- **Brief**: Can you print the passage on Madison and federal tax collection word for word, starting at "Moreover, the proposed" and ending at "collect any shortfall."?

- **Source passage**:
----

Moreover, the proposed Constitution itself did seem to
envision that any direct tax needs would be
apportioned out to the states: Art. 1, § 9
provided that "No capitation, or other direct, tax
shall be laid, unless in proportion to the census or
enumeration herein before directed to be taken."
In The Federalist No. 45, at 292, Madison
mentions the possibility that State officers might be
used to collect federal taxes. The context however,
shows that Madison has in mind the possibility of
federal authorities simply asking states to contribute
their quota of the federal needs, and subsequently
using their own officers to collect any shortfall.
Madison envisions a system where the first recourse
would be to excises; the second to "quotas" of tax
figures apportioned among the states and remitted by
them; the third a special state levy or surcharge on
behalf of the federal government. The national
government has the power to collecting internal taxes,
he informs his readers, but it
. . . . is probable that this power will not be
resorted to, except for supplemental purposes of
revenue; that an option will then be given to the
states to supply their quota by previous collections
of their own; and that the eventual collection, under
the immediate authority of the Union, will generally
be made by their own
Page 11
officers, and according to the rules, appointed by the
several States.
Id. at 292. Madison continues that, in the event these
additional collections are needed, it might be
advisable (in modern terms) to "cross-deputize" the
officers: thus state officials may be "clothed with
the corresponding authority of the Union." Id. Such
deputization would, of course, be a grant of
federal power to willing deputies, not a
conscription of state power; there is nothing
in Madison which suggests that he envisioned the state
officials being involuntarily enrolled. Indeed,
conscription would be inconsistent with the central
theme of No. 45, which is the limitation of
federal power vis-avis that of the states, and the
allaying of fears of an overwhelming national
government.

----

- **Extracted material**:
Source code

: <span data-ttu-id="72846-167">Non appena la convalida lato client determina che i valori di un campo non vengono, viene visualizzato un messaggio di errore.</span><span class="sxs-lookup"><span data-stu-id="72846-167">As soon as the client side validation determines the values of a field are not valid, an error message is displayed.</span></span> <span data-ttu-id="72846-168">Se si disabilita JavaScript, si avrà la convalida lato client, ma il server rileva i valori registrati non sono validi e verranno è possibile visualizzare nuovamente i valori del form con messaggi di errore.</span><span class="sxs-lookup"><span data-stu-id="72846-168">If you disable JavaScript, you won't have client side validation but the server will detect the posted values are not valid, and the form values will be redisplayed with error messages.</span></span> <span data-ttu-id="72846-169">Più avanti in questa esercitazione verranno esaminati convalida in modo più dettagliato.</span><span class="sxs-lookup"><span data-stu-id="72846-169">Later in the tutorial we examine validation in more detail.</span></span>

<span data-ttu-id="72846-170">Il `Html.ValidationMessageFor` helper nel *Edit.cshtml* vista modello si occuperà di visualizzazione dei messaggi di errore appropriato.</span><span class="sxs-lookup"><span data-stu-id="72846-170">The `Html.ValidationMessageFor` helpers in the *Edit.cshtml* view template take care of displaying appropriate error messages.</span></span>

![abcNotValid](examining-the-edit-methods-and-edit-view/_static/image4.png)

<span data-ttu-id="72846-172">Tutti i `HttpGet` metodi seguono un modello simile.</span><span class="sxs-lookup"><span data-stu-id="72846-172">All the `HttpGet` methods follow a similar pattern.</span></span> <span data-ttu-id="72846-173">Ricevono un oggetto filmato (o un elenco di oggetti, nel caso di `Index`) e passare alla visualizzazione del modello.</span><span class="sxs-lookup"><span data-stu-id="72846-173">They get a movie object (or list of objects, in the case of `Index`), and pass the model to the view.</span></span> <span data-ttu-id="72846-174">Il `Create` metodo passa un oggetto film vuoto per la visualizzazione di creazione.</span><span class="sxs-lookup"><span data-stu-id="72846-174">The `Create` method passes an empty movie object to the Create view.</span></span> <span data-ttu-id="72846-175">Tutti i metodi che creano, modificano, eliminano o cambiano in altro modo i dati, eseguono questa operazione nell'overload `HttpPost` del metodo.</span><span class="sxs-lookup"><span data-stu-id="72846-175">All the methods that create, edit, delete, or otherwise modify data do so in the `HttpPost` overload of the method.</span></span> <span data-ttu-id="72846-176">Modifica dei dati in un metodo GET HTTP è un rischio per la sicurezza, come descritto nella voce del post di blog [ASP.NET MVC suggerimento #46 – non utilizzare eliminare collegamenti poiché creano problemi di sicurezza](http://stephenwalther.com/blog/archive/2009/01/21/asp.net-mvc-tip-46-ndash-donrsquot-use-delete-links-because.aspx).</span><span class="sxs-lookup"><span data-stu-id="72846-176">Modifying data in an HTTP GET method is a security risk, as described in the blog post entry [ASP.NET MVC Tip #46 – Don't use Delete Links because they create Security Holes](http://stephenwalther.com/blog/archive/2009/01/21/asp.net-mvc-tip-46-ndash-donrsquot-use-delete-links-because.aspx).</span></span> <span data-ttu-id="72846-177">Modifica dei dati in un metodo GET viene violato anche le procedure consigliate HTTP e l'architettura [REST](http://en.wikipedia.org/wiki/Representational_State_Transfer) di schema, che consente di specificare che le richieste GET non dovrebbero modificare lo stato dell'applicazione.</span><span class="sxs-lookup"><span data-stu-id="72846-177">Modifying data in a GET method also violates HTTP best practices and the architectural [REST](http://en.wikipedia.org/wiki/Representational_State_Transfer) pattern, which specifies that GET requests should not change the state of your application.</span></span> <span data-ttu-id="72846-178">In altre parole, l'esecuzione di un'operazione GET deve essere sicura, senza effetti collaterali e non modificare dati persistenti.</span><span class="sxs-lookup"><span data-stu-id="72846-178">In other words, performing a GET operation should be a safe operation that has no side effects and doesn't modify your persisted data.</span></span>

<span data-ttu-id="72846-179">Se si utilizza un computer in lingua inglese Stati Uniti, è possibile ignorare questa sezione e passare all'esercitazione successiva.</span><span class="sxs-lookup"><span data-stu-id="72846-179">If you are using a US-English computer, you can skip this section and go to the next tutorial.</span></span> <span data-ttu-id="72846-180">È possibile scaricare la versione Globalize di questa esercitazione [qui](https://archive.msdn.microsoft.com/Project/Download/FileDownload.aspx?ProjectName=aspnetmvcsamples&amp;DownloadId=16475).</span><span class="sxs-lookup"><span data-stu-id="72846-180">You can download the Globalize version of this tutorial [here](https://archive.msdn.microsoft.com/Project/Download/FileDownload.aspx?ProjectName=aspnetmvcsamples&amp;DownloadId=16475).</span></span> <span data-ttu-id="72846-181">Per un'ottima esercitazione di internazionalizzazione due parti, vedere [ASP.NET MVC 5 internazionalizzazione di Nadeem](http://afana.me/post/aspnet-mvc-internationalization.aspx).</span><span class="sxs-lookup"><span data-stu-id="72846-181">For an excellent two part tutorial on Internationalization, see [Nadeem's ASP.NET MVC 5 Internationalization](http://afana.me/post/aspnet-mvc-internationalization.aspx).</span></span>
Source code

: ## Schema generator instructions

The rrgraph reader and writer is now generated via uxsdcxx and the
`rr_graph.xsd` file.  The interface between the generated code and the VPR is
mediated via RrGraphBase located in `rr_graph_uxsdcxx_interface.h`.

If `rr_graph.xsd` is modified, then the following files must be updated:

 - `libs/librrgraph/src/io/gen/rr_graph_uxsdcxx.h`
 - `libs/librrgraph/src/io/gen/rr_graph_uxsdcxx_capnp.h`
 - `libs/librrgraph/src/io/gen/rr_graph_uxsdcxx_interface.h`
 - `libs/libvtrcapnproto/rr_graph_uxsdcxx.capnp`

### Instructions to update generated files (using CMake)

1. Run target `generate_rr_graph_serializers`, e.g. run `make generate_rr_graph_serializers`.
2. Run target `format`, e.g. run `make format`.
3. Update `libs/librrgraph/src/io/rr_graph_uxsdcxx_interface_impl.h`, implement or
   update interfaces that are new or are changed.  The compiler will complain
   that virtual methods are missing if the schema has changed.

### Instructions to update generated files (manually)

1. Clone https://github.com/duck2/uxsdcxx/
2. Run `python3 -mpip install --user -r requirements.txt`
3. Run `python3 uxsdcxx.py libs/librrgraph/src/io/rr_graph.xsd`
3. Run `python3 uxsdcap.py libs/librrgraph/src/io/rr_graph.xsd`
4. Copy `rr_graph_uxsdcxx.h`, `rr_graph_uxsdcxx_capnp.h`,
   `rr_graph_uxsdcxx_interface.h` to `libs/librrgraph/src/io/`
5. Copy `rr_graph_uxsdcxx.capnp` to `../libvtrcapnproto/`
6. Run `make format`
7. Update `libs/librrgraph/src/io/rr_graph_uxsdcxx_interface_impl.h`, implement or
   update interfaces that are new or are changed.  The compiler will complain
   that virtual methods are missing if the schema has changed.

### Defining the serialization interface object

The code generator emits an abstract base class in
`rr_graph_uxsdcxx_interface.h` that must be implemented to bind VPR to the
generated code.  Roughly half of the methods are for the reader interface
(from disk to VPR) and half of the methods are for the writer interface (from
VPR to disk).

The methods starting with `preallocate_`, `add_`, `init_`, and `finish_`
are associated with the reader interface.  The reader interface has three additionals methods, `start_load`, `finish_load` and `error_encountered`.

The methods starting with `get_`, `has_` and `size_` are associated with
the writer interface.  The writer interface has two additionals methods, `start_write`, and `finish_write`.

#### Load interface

----

- **Response to this task**:
Moreover, the proposed Constitution itself did seem to
envision that any direct tax needs would be
apportioned out to the states: Art. 1, § 9
provided that "No capitation, or other direct, tax
shall be laid, unless in proportion to the census or
enumeration herein before directed to be taken."
In The Federalist No. 45, at 292, Madison
mentions the possibility that State officers might be
used to collect federal taxes. The context however,
shows that Madison has in mind the possibility of
federal authorities simply asking states to contribute
their quota of the federal needs, and subsequently
using their own officers to collect any shortfall.